En février 2019, une étude publiée dans le New England Journal of Medicine suscitait l’espoir des femmes atteintes d’un cancer du sein triple négatif métastatique, la forme la plus agressive de cancer du sein, et la plus mortelle. Le laboratoire Immunomedics y détaillait l’efficacité d’un nouveau traitement qui permettrait d’atteindre spécifiquement la tumeur. Appelé Trodelvy, il offre non pas l’espoir d’une guérison, mais c’est celle d’une espérance de vie rallongée de quelques mois. "Selon les chiffres officiels, la médiane de survie est de 14 mois, explique à Franceinfo Claude Coutier, qui médiatise son combat contre un cancer du sein triple négatif. Quatorze mois, c'est court. Alors, ce médicament, il permet de doubler l'espérance de vie."
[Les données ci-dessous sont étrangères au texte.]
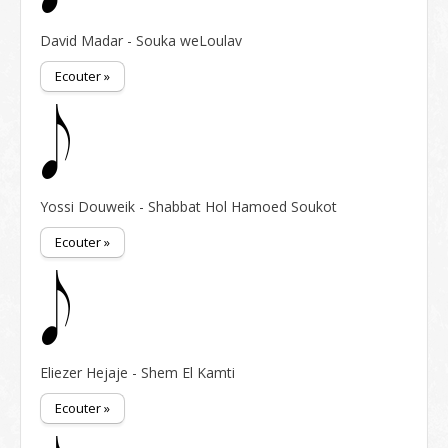
David Madar - Souka weLoulav
Ecouter »
Yossi Douweik - Shabbat Hol Hamoed Soukot
Ecouter »
Eliezer Hejaje - Shem El Kamti
Ecouter »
Autorisé en urgence sur le territoire américain en avril 2020, le Trodelvy attire également l’attention de l’Agence nationale de sécurité du médicament et des produits de santé (ANSM). En mai 2020, celle-ci autorise également l’accès précoce du Trodelvy en France dans le cadre d’une autorisation temporaire d’utilisation (ATU) à titre nominatif.
Le Trodelvy à nouveau disponible à la fin de l’année
Mais quelques mois plus tard, c’est la douche froide. Racheté par le laboratoire Gilead en octobre 2020, Immunomedics n’est plus en mesure de produire suffisamment de Trodelvy pour fournir l’Europe. "Nous sommes en cours de construction de cette capacité pour l'Europe et pour les autres pays d'ailleurs, en dehors des États-Unis, justifie auprès de Franceinfo Michel Joly, président de Gilead France. Nous aurons un médicament qui sera disponible au moment aussi de l'autorisation européenne de mise sur le marché, c'est-à-dire à la fin de l'année. Mais en attendant, conscients bien sûr de la situation de ces patientes, nous avons pu prélever quelques milliers de flacons sur la production américaine pour donner accès au Trodelvy à quelques dizaines de patientes qui sont dans une situation d'urgence."
Cette situation d’urgence concerne 78 patientes, dont les demandes ont déjà été validées par l’ANSM avant la suspension de l’ATU fin janvier. Interrogée par le magazine Rose-up, Cécile Rabian, directrice médicale France du laboratoire Gilead, affirme que le laboratoire s’est engagé auprès de l’ANSM pour prendre le relai et "délivrer les doses nécessaires à la poursuite du traitement de ces malades".
Une promesse insuffisante
"78 femmes, c'est super, mais, et les autres, on les laisse mourir ? Que fait-on ?", s’interroge Claude Coutier, qui a créé le collectif #MobilisationTriplettes pour que toutes les femmes atteintes d’un cancer du sein triple négatif métastatique puissent avoir accès au traitement. "On a bien conscience que les malades et les médecins ont besoin en urgence de notre médicament et on fait le maximum pour augmenter nos capacités de production, poursuit Cécile Rabian. Comme pour son médicament anti-Covid, le Remdesivir, le laboratoire cherche actuellement des partenaires pour l’aider à produire davantage de doses."
"Nos collègues américains explorent toutes les pistes possibles pour fournir la France et tous les autres pays qui réclament le Trodelvy. Il y a plusieurs pistes mais peu de structures sont capables actuellement de produire ce médicament" précise encore le laboratoire.
Claude Coutier, de son côté, réclame au laboratoire qu'il accepte de fournir pour les prochains mois le médicament aux 600 patientes françaises en attente. Parmi elles, la moitié aurait moins de 40 ans. "De jeunes mamans, voire des mamans enceintes qui découvrent leur cancer du sein. Il faut absolument des solutions, on ne peut pas accepter ça, on ne peut pas rester sans rien faire, ce n'est pas possible."